__Material for this exercise__:
----
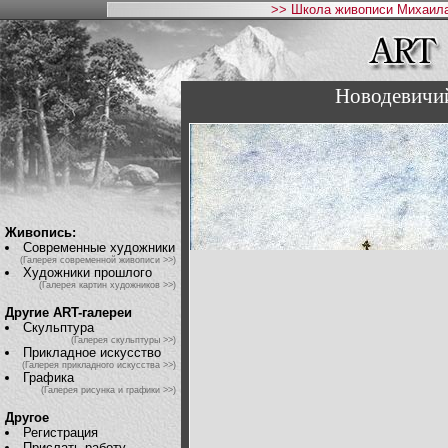
>> Школа живописи Михаила
Новодевичи
Живопись:
Современные художники
(Галерея современной живописи >>)
Художники прошлого
(Галерея картин художников >>)
Другие ART-галереи
Скульптура
(Галерея скульптуры >>)
Прикладное искусство
(Галерея прикладного искусства >>)
Графика
(Галерея рисунка и графики >>)
Другое
Регистрация
Прислать работу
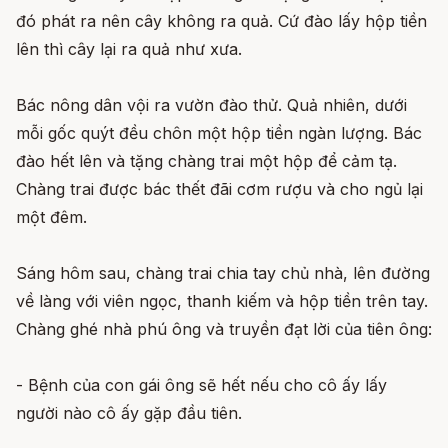
đó phát ra nên cây không ra quả. Cứ đào lấy hộp tiền
lên thì cây lại ra quả như xưa.
Bác nông dân vội ra vườn đào thử. Quả nhiên, dưới
mỗi gốc quýt đều chôn một hộp tiền ngàn lượng. Bác
đào hết lên và tặng chàng trai một hộp để cảm tạ.
Chàng trai được bác thết đãi cơm rượu và cho ngủ lại
một đêm.
Sáng hôm sau, chàng trai chia tay chủ nhà, lên đường
về làng với viên ngọc, thanh kiếm và hộp tiền trên tay.
Chàng ghé nhà phú ông và truyền đạt lời của tiên ông:
- Bệnh của con gái ông sẽ hết nếu cho cô ấy lấy
người nào cô ấy gặp đầu tiên.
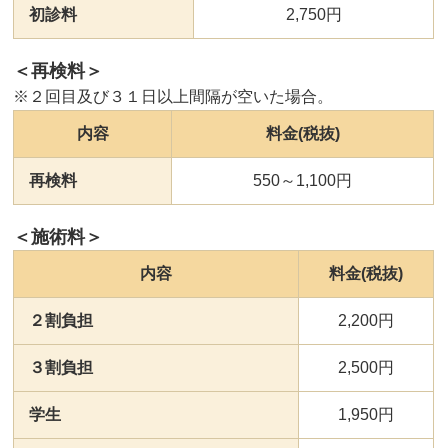
初診料
2,750円
＜再検料＞
※２回目及び３１日以上間隔が空いた場合。
内容
料金(税抜)
再検料
550～1,100円
＜施術料＞
内容
料金(税抜)
２割負担
2,200円
３割負担
2,500円
学生
1,950円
----
__What the task requires__: Change every "Галерея" to "Коллекция" in the text of all the items above, and give that text again with nothing else altered and without the pictures.

__Answer to this problem__:
>> Школа живописи Михаила
Новодевичи
Живопись:
Современные художники
(Коллекция современной живописи >>)
Художники прошлого
(Коллекция картин художников >>)
Другие ART-галереи
Скульптура
(Коллекция скульптуры >>)
Прикладное искусство
(Коллекция прикладного искусства >>)
Графика
(Коллекция рисунка и графики >>)
Другое
Регистрация
Прислать работу
đó phát ra nên cây không ra quả. Cứ đào lấy hộp tiền
lên thì cây lại ra quả như xưa.
Bác nông dân vội ra vườn đào thử. Quả nhiên, dưới
mỗi gốc quýt đều chôn một hộp tiền ngàn lượng. Bác
đào hết lên và tặng chàng trai một hộp để cảm tạ.
Chàng trai được bác thết đãi cơm rượu và cho ngủ lại
một đêm.
Sáng hôm sau, chàng trai chia tay chủ nhà, lên đường
về làng với viên ngọc, thanh kiếm và hộp tiền trên tay.
Chàng ghé nhà phú ông và truyền đạt lời của tiên ông:
- Bệnh của con gái ông sẽ hết nếu cho cô ấy lấy
người nào cô ấy gặp đầu tiên.
初診料
2,750円
＜再検料＞
※２回目及び３１日以上間隔が空いた場合。
内容
料金(税抜)
再検料
550～1,100円
＜施術料＞
内容
料金(税抜)
２割負担
2,200円
３割負担
2,500円
学生
1,950円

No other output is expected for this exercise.